Will Italy Sink Europe
Comment of the Day

October 23 2018

Commentary by Eoin Treacy

Will Italy Sink Europe

Thanks to a subscriber for this article by Jim O’Neill for Project Syndicate. Here is a section:

For its part, the EU should do more to help Italy take the tough steps it needs. The European Commission, the European Central Bank, and the German government have erred in insisting on rigid enforcement of the EU Stability and Growth Pact, particularly the 3%-of-GDP cap on fiscal deficits.
Although some countries have been allowed to breach the deficit cap during challenging times, Italy is almost never afforded much accommodation, owing to its high debt levels. Yet as the experience of Belgium and Japan shows, high government debt can be reduced only through sustained economic growth.

Complicating matters further, some reforms to boost long-term productivity can actually reduce growth in the short term. Thus, any government enacting such measures will need to have the option of pursuing counter-cyclical stimulus.

Another problem concerns monetary policy. The ECB could stand to be more broad-minded in how it pursues its inflation target of just under 2%. That target, along with Germany’s own 2% target, leaves Italy locked into a state of low inflation, even when it could benefit from more monetary-policy stimulus.

Under these conditions, the EU authorities would do well not to oppose the current Italian government’s plans too aggressively. If mainstream liberals are worried about the implications of a democratically elected populist government, then they should worry even more about what could come next if economic circumstances worsen. At this stage, Italy needs stronger nominal GDP growth – plain and simple.

Eoin Treacy's view

There has been a lot of commentary about the rise of populism what that means for the state of the social democratic centrism which has been the dominant force in European politics for decades. However much less discussion of the demands put on Eurozone consumers, particularly on the periphery as a result of the sovereign wealth crisis.
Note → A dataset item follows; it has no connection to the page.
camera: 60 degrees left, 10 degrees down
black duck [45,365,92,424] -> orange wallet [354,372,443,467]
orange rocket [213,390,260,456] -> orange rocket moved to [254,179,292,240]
The bald facts are that banks and pension funds from the core Eurozone countries made bets on the growth of peripheral economies which did not work. The policy response was to national huge swathes of the German, French and Dutch banking sector while simultaneously forcing peripheral sovereigns to absorb private sector debts rather than write them down.

The austerity that imposed to ensure those debts be paid off has tested the patience of electorates who have already lived with close to a decade of diminished standards of living. Against that background is perhaps surprising that it took this long for populist movements to emerge. I agree with Jim O’Neill that the EU has little choice but to bleat about Italy’s spending plans because to sanction the country would only lend fuel to the populist movement. The only way to blunt a populist revolt is with more money. That suggests Italian yields are likely to rally in response to wider deficits.

The biggest question is how long it will take for the rest of Europe to wake up to the popularity fiscal stimulus would be greeted with by other populations and what that could do for the sustainability of the political elites in those countries.

The Euro STOXX Index broke downwards from an 18-month range, which has type-3 top formation characteristics two weeks ago and a clear and sustained move back above the trend mean will be required to question medium-term scope for continued downside.